Dr. Derek Lowe remarks on 11/11/2005 Science article Obestatin, a Peptide Encoded by the Ghrelin Gene, Opposes Ghrelin's Effects on Food Intake by Jian V. Zhang et al from Prof Aaron Hsueh's lab at Stanford. As Dr. Derek explains, this paper found that the same peptide product which gets cleaved into ghrelin--the famous appetite inducing peptide hormone--has been found to also give rise to obestatin, which does just the opposite and "suppressed food intake, inhibited jejunal contraction, and decreased body-weight gain". Dr. Derek says,
So now we know more about the regulation of appetite than we used to, although researchers in that field probably thought it was complicated enough already, thanks very much. What I find particularly interesting about this discovery is how these two opposing hormones are cut from the same larger protein. That means that they both come from the same gene, you know. Which shows you just how far a pure genome-driven approach to drug discovery will get you: not far enough.
IMHO, this may also demonstrate how far it does take us and all the new opportunities available to us in this post-genomics era.
We note that obestatin would not have been identified without cross-species sequence analysis of the pro-peptide giving rise to ghrelin.
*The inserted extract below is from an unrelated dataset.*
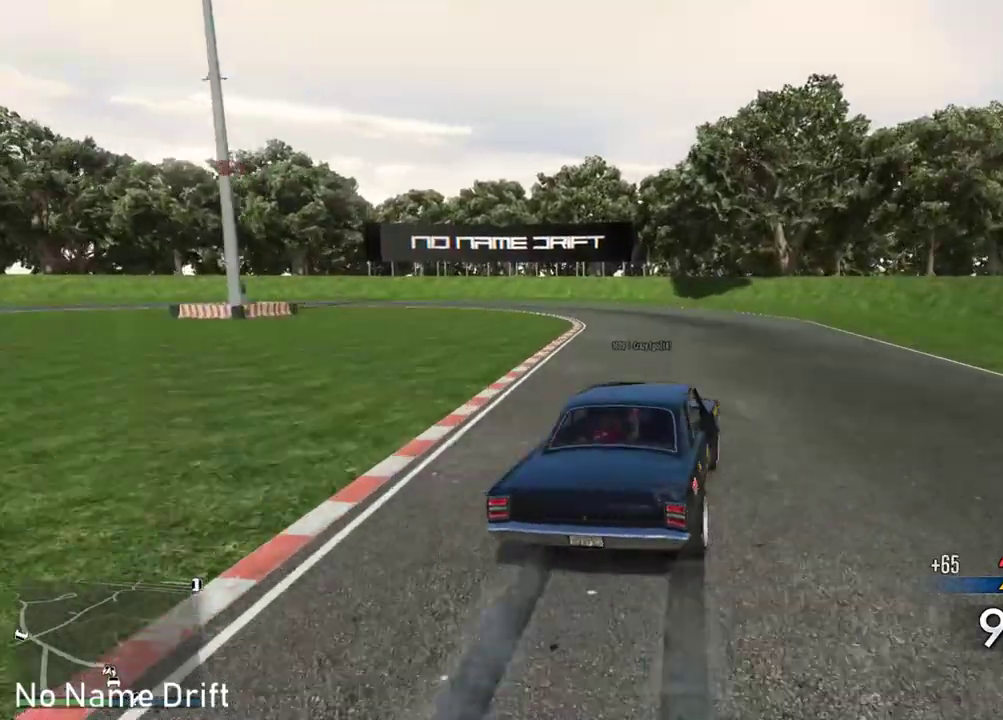
{"buttons": ["L2"], "left_stick": "left", "right_stick": "center", "events": [[167, "L2", "up"], [233, "L2", "down"], [233, "R2", "up"], [250, "left_stick", "up-left"], [367, "left_stick", "left"]]}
As shown in thie figure from the online supplement:
It is upon observing peptide sequence conservation and peptide hormone cleavage signals that Prof Hsueh's lab started the investigations ultimately discovering obestatin. We note that they actually developed an in-house algorithm for this purpose (Avsian-Kretchmer O and Hsueh AJ 2004 in Molecular Endocrinology).
For fun we look at the POMC gene, which like the ghrelin/obestatin precursor is also cleaved into a number of peptide hormones. We use my favorite genome browser Ensembl. The human POMC is on chromosome 2:
We align the POMC transcript with those from the dog, rat, and mouse, and find that they match up pretty well:
A quick peek at the finer details of the alignment, down at the base pair level, shows:
Note that in the first row, corresponding to the human POMC sequence, a base G is highlighted in green. This means that there is a SNP at this location. Clicking on the green part allows us to link to the NCBI dbSNP page explaining this genetic polymorphism. At this point even the existence of the SNP is as yet unvalidated. But if I were a medical researcher studying any of the peptide hormones generated from POMC, I'd be looking into the biochemical implecations of this SNP.
Of course this has been a very cursory look which didn't really yield any useful information. But I hope it demonstrated that genomics can efficiently target and fine-tune wet laboratory investigations.
All Ensembl results can be further explored by following this link.
Ensembl.org is heavily based on web services and is a good example of Science 2.0.